Given information Start Marker

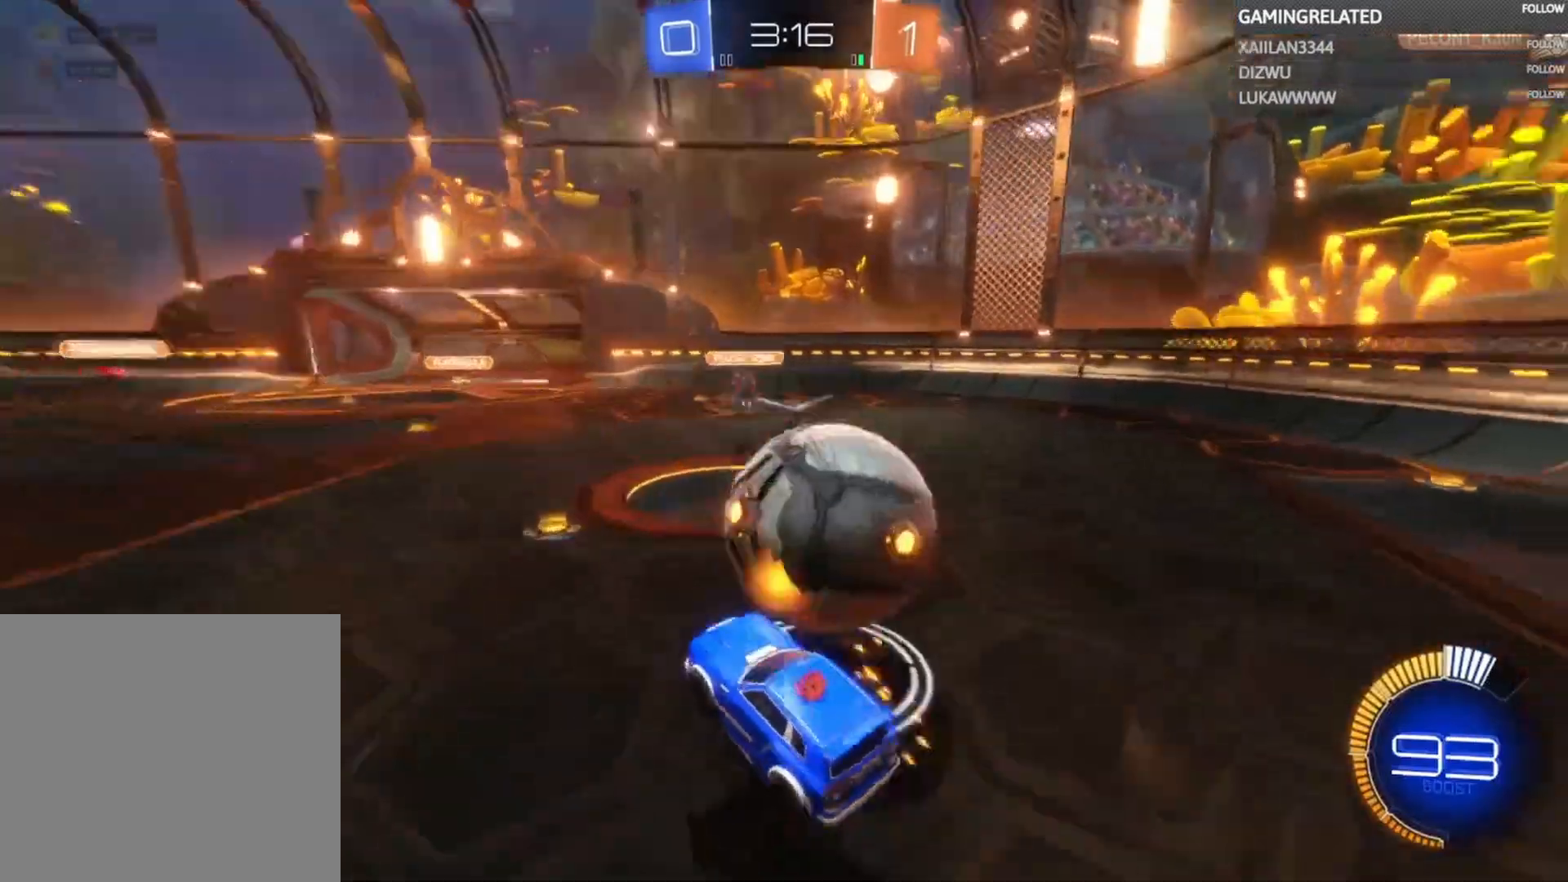
{"buttons": ["R2"], "left_stick": "center", "right_stick": "center", "events": [[33, "A", "down"], [133, "A", "up"], [233, "left_stick", "center"], [333, "left_stick", "right"], [467, "left_stick", "center"]]}
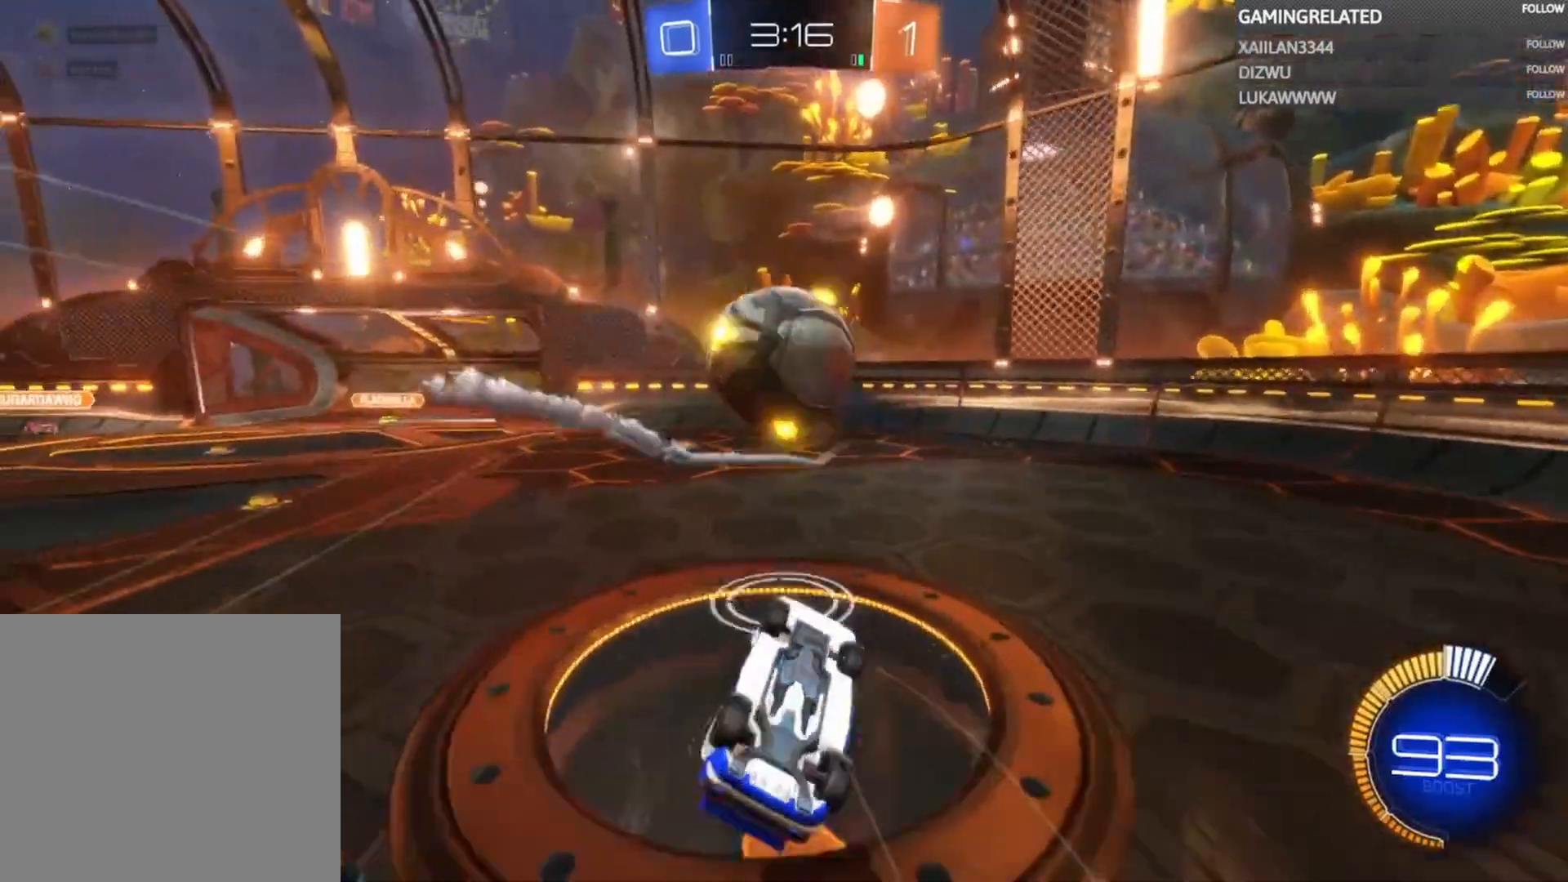
{"buttons": ["B", "R2"], "left_stick": "center", "right_stick": "center", "events": [[67, "left_stick", "right"], [167, "left_stick", "center"], [433, "B", "down"]]}
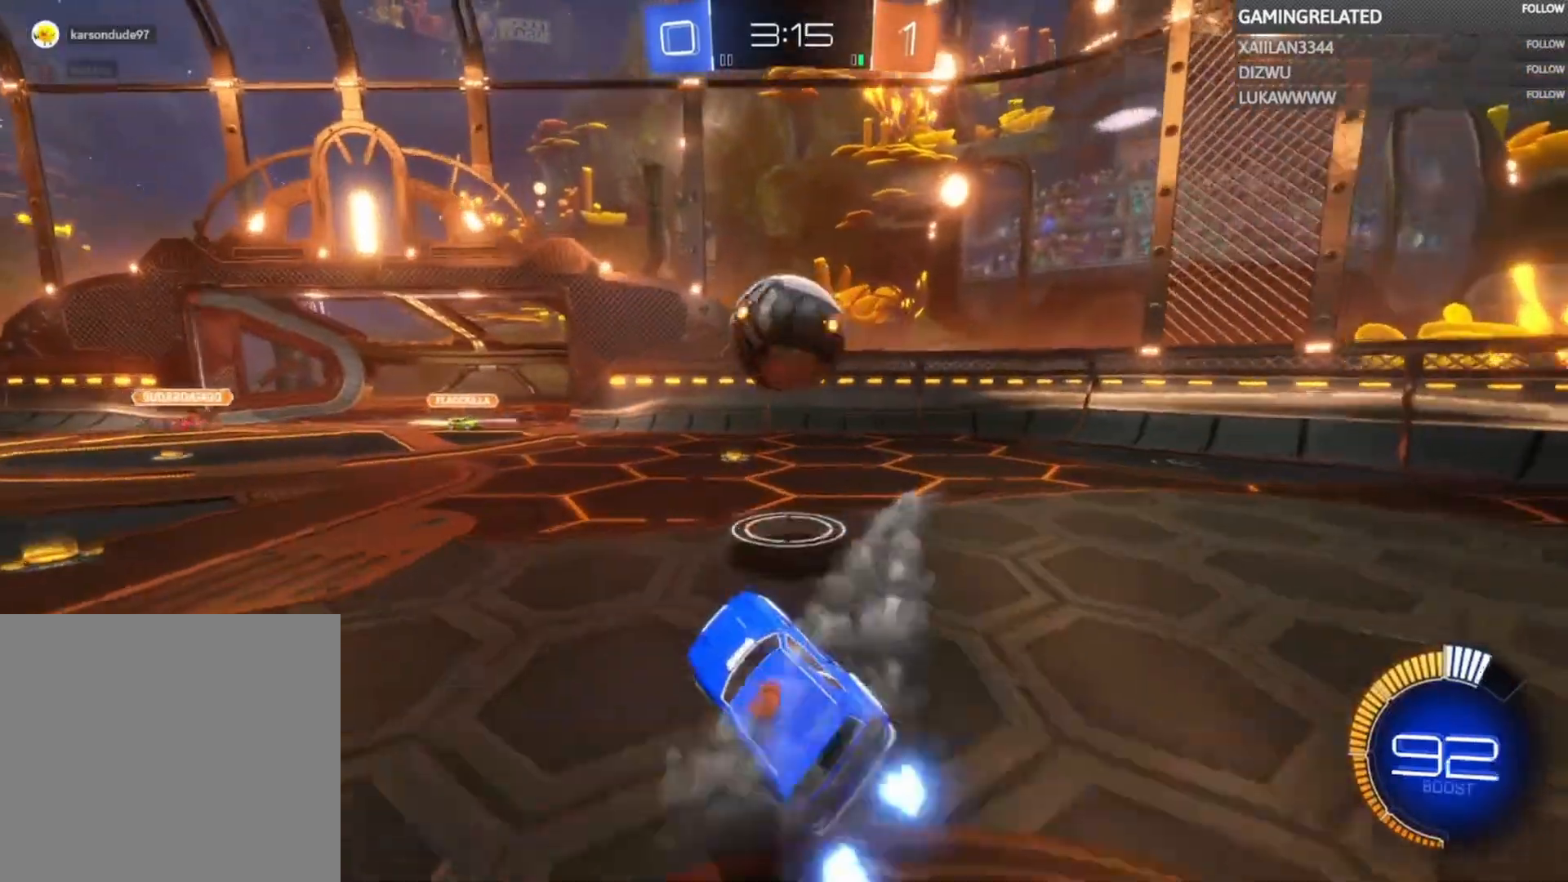
{"buttons": ["R2"], "left_stick": "right", "right_stick": "center", "events": [[100, "left_stick", "right"], [267, "B", "up"]]}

Given information End Marker

> What is needed
Reproduce each line above exactly, but not a single picture.

> Your response
{"buttons": ["R2"], "left_stick": "center", "right_stick": "center", "events": [[33, "A", "down"], [133, "A", "up"], [233, "left_stick", "center"], [333, "left_stick", "right"], [467, "left_stick", "center"]]}
{"buttons": ["B", "R2"], "left_stick": "center", "right_stick": "center", "events": [[67, "left_stick", "right"], [167, "left_stick", "center"], [433, "B", "down"]]}
{"buttons": ["R2"], "left_stick": "right", "right_stick": "center", "events": [[100, "left_stick", "right"], [267, "B", "up"]]}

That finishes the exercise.